Le CDC met en garde contre le “rebond” du COVID-19 après la pilule Pfizer Paxlovid

02:07

Certains responsables fédéraux ont évoqué la possibilité d’adopter une enquête – similaire à celles sur lesquelles s’appuient les autorités du Royaume-Uni – comme moyen alternatif de suivre une “vérité de terrain” dans les cas de COVID-19, bien que les plans pour mettre en place un tel système ne ne paraissent pas imminents.

“Au-delà de cette crise, je pense que l’avenir est dans l’échantillonnage aléatoire. Et c’est un domaine que nous examinons de près”, a déclaré Caitlin Rivers, haut responsable de l’équipe de prévision des maladies de l’agence, lors d’un événement organisé par les National Academies. La semaine dernière.

Pendant ce temps, les responsables fédéraux se préparent également à des décisions clés sur les futurs vaccins contre le COVID-19, ce qui pourrait augmenter les chances que des vaccins supplémentaires puissent repousser les infections des dernières variantes.

À court terme, la directrice du CDC, le Dr Rochelle Walensky, a récemment déclaré aux journalistes que son agence était en pourparlers avec la Food and Drug Administration au sujet de l’extension de l’option pour deuxième boosters à plus d’adultes.

À l’heure actuelle, seuls les adultes de 50 ans et plus et certains Américains immunodéprimés sont éligibles pour recevoir une quatrième dose.

Nouvelle génération de vaccins et rappels

Plus loin sur la route, un panel de conseillers extérieurs en matière de vaccins de la Food and Drug Administration doit se réunir plus tard ce mois-ci pour peser les données des nouveaux candidats de rappel produits par Pfizer et BioNTech ainsi que Moderna.

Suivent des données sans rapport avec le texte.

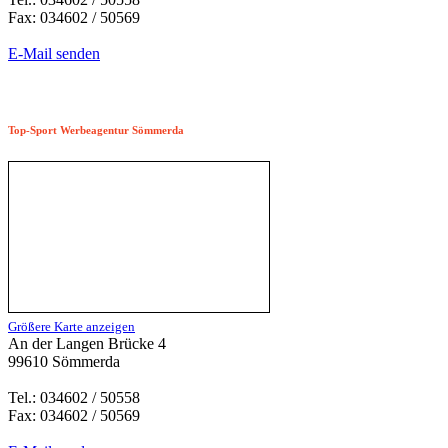
Fax: 034602 / 50569
E-Mail senden
Top-Sport Werbeagentur Sömmerda
Größere Karte anzeigen
An der Langen Brücke 4
99610 Sömmerda
Tel.: 034602 / 50558
Fax: 034602 / 50569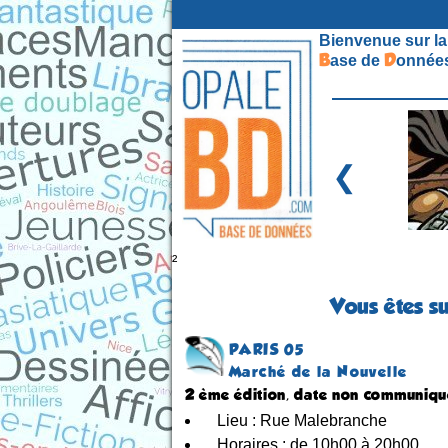
Bienvenue sur la
B
D
ase de
onnées
❮
²
Vous êtes su
PARIS 05
Marché de la Nouvelle
2 ème édition, date non communiq
Lieu : Rue Malebranche
Horaires : de 10h00 à 20h00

Les dirigeants de BioNTech ont déclaré aux investisseurs le mois dernier que les régulateurs avaient demandé à voir les données des deux injections spécifiquement adaptées à la variante Omicron en plus des “vaccins bivalents”, qui ciblent un mélange de mutations.

Ces nouveaux vaccins prendraient environ trois mois à fabriquer, a déclaré aux journalistes le haut responsable du COVID-19 de la Maison Blanche, le Dr Ashish Jha.

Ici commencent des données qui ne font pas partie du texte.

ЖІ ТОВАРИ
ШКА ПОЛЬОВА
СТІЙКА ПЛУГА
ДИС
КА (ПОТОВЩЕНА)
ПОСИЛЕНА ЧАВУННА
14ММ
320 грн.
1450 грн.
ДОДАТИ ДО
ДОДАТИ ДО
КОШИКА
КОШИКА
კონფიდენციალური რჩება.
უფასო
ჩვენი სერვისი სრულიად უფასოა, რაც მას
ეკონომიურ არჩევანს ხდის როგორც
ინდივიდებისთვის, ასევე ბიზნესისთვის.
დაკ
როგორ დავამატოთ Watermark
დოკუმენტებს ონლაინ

“C’est un peu un défi ici car nous ne savons pas dans quelle mesure le virus évoluera au cours des prochains mois, mais nous n’avons pas le choix car si nous voulons produire les centaines de millions de doses qui doivent être disponibles pour une campagne de rappel, nous devons commencer à risque au début de juillet ou même un peu plus tôt », a déclaré le Dr Peter Marks, le plus haut responsable des vaccins de la FDA, lors d’un récent webinaire organisé par l’American Medical Association.

Marks a déclaré que les tirs bivalents semblaient susceptibles d’être favorisés, étant donné la “marge de manœuvre” qu’il pourrait offrir pour des variantes imprévues au-delà d’Omicron.

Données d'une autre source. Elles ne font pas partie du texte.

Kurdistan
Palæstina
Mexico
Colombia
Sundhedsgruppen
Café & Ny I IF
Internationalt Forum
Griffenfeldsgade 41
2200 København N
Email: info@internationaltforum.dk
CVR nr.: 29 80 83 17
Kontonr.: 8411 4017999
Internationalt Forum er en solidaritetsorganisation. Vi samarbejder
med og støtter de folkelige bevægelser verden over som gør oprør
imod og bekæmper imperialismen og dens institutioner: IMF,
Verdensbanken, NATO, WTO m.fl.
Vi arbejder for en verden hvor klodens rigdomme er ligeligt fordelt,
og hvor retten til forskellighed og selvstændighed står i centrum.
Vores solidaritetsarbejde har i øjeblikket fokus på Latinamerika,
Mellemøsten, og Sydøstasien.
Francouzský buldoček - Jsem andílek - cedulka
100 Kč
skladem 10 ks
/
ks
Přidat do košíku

Les vaccins qui pourraient offrir une « immunité muqueuse » encore meilleure – combattant en fait le virus là où il infecte pour la première fois le système respiratoire – sont encore loin, a averti Marks.

“Je pense que nous sommes dans une période de transition et, encore une fois, je parlerai ouvertement du fait que 2022 à 2023 est une année où nous devons planifier pour essayer de minimiser l’effet de COVID-19 avec les outils dont nous disposons en main », a déclaré Marks lors d’une événement récent avec la Fondation nationale des maladies infectieuses.

“Je crois que, potentiellement d’ici la saison 2023-2024, nous commencerons à voir des vaccins contre le SRAS-CoV-2 de deuxième génération”, a-t-il ajouté plus tard.